Ratu Laron ilustrasi Tauris Mustafa - Serambi Indonesiaw.jpg
Ratu Laron ilustrasi Tauris Mustafa/Serambi Indonesia

MEMERIKSA bahan presentasi, memastikan semuanya sudah ada dalam laptop yang diletakkan di atas meja pembicara di aula The Pade Hotel, aku optimis semua akan lancar. Pade bijeh (padi-padi kecil) ditanam dalam keramik putih, keramik yang seyogianya menjadi tempat air kobokan dan ditata di atas meja-meja bundar di mana peserta workshop duduk: sebotol air mineral, beberapa lembar kertas berlabel hotel dan sebuah pinsil juga diletakkan untuk masing-masing peserta. Selembar spanduk bertuliskan Workshop Tanaman Obat Tradisional terbentang di belakangku, ruang aula masih kosong melompong, hanya dua perempuan berhijab terlihat duduk di meja panitia di sudut belakang ruangan. Gawaiku berdering, nama Aisya Salbi muncul di layar, tanpa menunggu lama aku langsung mengangkatnya.

“Hallo, Sayang. Ada apa?”

“Sayang! Ada banyak laron masuk ke dalam rumah, sangat banyak, Sayang.”

“Tutup pintu rumah, matikan lampu.” Tiga orang peserta workshop terlihat memasuki ruang aula.

“Mungkin ada ribuan. Aku takut, Sayang.”

“Laron masuk ke dalam rumah itu biasa. Usir dengan sapu atau semprot dengan obat nyamuk. Aku harus segera memberikan presentasi.” Aku memutuskan hubungan telepon. Aisya Salbi, kekasihku yang cantik memang terkadang menjadi sedikit lebai kalau sedang ingin mendapat perhatian.

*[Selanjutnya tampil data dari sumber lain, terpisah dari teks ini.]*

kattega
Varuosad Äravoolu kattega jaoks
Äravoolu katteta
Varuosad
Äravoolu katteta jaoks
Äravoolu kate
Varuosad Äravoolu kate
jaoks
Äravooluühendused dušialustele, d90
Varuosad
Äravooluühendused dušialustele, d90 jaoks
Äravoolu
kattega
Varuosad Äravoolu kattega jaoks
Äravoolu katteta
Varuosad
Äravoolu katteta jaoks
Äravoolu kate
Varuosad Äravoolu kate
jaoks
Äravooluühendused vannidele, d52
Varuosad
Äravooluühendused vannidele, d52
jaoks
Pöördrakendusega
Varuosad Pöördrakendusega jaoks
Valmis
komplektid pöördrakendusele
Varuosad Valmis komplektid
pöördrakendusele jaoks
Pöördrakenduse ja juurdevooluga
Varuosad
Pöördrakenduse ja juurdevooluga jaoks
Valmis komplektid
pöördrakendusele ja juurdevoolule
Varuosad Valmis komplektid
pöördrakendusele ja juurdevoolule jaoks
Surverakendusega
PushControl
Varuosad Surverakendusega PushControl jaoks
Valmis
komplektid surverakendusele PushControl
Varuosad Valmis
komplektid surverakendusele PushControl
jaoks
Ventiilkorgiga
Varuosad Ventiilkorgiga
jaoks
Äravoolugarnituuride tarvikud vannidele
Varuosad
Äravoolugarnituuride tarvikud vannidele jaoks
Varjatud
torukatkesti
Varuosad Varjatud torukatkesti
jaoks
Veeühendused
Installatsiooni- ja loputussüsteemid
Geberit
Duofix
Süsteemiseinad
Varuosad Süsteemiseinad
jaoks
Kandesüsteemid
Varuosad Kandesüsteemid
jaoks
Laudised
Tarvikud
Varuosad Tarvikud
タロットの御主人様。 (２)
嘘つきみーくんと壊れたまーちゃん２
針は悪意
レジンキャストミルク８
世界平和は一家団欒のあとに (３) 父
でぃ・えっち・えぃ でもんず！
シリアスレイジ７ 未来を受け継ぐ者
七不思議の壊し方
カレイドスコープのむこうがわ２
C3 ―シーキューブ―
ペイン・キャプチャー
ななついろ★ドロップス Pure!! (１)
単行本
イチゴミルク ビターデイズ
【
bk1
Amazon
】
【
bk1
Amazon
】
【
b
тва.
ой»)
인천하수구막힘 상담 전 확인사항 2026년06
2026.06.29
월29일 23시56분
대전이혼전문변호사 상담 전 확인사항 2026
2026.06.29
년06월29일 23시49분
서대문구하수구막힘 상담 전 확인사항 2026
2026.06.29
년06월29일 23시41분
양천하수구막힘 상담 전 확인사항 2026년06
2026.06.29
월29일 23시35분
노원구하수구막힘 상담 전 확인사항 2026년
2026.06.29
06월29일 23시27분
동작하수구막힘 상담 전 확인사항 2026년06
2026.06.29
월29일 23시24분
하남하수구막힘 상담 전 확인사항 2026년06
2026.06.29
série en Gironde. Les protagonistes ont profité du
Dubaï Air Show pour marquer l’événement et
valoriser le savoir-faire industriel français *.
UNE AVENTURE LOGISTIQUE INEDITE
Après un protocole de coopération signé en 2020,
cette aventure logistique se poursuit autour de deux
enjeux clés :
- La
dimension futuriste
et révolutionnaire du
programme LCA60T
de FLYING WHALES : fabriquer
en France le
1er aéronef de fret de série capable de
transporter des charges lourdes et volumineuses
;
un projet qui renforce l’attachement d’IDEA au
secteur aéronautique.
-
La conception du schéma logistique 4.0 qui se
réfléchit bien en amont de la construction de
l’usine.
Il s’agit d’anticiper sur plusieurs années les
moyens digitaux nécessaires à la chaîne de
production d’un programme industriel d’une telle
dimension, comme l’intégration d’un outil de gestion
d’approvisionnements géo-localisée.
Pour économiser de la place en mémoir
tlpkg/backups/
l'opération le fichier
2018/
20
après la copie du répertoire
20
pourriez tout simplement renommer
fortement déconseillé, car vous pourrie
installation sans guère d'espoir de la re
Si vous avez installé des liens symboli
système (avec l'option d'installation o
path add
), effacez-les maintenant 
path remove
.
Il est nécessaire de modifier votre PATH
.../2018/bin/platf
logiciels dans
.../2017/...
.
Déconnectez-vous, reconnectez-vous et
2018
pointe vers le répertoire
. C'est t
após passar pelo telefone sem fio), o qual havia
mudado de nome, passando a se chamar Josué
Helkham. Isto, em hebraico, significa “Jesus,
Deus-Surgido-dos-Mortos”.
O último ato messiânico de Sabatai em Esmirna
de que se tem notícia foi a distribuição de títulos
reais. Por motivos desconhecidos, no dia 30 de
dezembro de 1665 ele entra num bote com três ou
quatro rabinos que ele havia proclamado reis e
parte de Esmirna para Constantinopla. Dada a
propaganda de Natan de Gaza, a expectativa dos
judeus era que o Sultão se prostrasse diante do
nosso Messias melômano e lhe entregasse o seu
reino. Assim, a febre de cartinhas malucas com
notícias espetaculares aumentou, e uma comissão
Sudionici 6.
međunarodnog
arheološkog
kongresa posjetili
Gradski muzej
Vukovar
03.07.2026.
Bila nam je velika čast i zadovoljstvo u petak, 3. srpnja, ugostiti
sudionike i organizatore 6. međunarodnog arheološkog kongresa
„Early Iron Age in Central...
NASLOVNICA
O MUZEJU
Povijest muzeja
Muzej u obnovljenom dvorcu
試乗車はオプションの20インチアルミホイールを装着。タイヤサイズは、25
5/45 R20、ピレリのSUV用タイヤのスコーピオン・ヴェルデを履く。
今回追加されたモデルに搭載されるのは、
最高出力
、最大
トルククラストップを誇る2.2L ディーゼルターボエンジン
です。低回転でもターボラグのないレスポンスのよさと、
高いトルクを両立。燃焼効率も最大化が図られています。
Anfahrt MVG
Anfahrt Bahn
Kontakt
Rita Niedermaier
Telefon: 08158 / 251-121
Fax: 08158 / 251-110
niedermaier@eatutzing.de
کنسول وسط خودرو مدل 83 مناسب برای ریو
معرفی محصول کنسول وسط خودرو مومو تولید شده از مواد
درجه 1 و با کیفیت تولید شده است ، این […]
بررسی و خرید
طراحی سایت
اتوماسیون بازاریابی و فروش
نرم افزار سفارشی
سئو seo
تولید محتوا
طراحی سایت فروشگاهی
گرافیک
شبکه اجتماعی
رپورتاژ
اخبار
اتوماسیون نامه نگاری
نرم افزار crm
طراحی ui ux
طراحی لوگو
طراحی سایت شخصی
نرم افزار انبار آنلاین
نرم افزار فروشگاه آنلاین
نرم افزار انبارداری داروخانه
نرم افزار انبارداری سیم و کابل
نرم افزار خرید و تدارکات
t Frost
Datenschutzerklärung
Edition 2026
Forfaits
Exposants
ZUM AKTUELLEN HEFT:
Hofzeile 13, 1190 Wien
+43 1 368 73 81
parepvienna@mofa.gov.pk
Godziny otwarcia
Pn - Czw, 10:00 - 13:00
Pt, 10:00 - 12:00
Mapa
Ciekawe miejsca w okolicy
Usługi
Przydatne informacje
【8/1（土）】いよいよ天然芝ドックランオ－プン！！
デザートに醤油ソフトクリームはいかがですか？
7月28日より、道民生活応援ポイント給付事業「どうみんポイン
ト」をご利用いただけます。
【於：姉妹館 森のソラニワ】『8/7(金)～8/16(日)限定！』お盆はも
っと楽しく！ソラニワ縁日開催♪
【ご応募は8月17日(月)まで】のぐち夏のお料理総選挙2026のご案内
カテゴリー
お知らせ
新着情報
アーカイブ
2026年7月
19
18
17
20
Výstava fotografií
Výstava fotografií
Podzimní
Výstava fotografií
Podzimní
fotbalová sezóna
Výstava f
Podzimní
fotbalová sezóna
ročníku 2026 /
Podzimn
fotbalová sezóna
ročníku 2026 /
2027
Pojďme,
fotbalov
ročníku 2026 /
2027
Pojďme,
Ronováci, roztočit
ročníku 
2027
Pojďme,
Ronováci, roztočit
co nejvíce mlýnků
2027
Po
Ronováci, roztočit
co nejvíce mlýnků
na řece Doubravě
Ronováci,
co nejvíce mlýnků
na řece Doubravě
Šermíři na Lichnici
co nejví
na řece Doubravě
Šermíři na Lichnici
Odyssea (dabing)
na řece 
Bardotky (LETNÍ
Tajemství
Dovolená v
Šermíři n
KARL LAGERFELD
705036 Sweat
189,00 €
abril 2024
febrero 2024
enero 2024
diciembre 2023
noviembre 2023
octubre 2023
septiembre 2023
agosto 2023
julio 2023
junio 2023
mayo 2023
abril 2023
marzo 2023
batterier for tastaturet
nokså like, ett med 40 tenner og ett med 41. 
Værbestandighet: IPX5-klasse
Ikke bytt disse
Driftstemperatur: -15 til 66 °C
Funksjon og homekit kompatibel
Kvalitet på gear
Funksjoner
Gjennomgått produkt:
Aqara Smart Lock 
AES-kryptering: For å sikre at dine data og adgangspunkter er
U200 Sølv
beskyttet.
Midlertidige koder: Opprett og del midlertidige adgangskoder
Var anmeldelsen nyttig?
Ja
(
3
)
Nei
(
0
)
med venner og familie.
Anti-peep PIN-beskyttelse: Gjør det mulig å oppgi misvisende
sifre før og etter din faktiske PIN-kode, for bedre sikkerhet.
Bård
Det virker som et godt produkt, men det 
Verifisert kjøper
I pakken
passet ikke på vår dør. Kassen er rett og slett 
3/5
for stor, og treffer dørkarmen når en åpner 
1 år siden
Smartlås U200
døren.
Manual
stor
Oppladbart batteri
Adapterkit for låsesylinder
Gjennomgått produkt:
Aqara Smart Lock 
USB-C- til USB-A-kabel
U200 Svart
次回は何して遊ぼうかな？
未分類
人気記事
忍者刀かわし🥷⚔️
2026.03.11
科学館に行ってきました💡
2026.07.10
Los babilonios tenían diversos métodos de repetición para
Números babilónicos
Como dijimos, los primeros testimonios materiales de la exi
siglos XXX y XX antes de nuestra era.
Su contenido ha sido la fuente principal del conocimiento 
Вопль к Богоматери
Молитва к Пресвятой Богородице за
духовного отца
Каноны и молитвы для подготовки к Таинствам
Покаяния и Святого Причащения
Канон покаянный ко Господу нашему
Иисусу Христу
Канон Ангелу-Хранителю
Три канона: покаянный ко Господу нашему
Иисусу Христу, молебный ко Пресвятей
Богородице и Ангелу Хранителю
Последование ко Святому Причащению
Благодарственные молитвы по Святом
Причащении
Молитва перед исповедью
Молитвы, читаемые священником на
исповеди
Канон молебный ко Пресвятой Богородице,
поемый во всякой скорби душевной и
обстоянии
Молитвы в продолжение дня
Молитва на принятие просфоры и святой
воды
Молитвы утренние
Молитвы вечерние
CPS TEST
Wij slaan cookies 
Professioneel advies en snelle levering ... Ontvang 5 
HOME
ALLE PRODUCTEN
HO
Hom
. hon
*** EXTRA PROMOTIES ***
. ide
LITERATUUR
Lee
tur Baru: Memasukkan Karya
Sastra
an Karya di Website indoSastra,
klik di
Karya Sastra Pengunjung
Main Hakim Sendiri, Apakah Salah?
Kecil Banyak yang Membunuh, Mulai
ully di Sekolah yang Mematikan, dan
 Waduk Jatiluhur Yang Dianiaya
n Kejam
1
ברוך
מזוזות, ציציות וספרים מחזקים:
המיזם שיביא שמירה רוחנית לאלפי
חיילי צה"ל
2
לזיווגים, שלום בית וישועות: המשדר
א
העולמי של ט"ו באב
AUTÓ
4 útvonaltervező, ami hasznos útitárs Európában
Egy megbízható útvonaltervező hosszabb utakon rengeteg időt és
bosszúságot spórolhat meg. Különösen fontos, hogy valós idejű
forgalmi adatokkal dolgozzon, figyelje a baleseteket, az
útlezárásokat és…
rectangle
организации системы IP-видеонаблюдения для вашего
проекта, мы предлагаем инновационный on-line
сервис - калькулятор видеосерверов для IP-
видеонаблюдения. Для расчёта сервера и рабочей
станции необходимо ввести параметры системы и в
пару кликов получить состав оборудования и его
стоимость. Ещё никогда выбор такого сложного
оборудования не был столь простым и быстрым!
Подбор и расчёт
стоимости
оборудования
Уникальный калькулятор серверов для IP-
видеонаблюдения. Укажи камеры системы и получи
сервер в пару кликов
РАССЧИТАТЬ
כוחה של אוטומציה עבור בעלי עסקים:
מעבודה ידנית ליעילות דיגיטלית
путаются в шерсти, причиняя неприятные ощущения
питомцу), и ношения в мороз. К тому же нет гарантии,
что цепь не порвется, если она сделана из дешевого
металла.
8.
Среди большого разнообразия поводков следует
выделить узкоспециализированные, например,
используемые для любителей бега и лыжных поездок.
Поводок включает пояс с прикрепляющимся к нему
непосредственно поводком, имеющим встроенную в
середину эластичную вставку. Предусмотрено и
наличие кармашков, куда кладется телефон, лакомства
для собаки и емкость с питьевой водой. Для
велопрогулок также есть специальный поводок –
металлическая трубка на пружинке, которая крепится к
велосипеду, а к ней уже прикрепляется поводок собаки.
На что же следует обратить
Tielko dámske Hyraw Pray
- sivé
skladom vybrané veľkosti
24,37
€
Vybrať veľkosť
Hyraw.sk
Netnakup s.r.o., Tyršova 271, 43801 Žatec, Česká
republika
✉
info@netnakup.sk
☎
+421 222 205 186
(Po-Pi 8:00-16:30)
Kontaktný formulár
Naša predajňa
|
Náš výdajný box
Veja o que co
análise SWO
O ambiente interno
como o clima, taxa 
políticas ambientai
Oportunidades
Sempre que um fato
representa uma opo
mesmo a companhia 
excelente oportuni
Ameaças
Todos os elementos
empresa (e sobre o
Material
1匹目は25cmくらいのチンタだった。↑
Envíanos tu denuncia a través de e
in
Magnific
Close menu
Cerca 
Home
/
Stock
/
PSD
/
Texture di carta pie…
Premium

Aku mengenalnya dalam sebuah acara diskusi yang diadakan kementerian kesehatan, Aisya Salbi dengan mata bundarnya dan bicaranya yang fasih telah menarik perhatianku. Beruntung aku berhasil mengajaknya untuk makan malam, dan kemudian hubungan kami menjadi lebih intim seperti layaknya sepasang kekasih, meski tidak ada kata jadian di antara kami, tapi aku sudah menganggap perempuan itu sebagai kekasihku. Aisya Salbi bertugas di Kota Raja, sementara aku bertugas di provinsi, kami sama-sama tinggal di Kota Raja dan menjadi sering bertemu, bahkan aku sudah mengenalkan perempuan itu pada orang tuaku.

“Seharusnya acara sudah dimulai, kan?” tanyaku pada salah satu perempuan yang duduk di meja panitia. Melihat jam tangannya, mereka mengangguk, salah satu di antaranya bangkit, “Saya akan minta tolong pihak hotel untuk memanggil peserta yang masih berada di kamar mereka.” Jarum jam sudah menunjukkan angka empat lebih sedikit, aku memiliki waktu empat puluh lima menit untuk memberikan materi tentang Tanaman Obat yang Berada di Sekeliling Kita.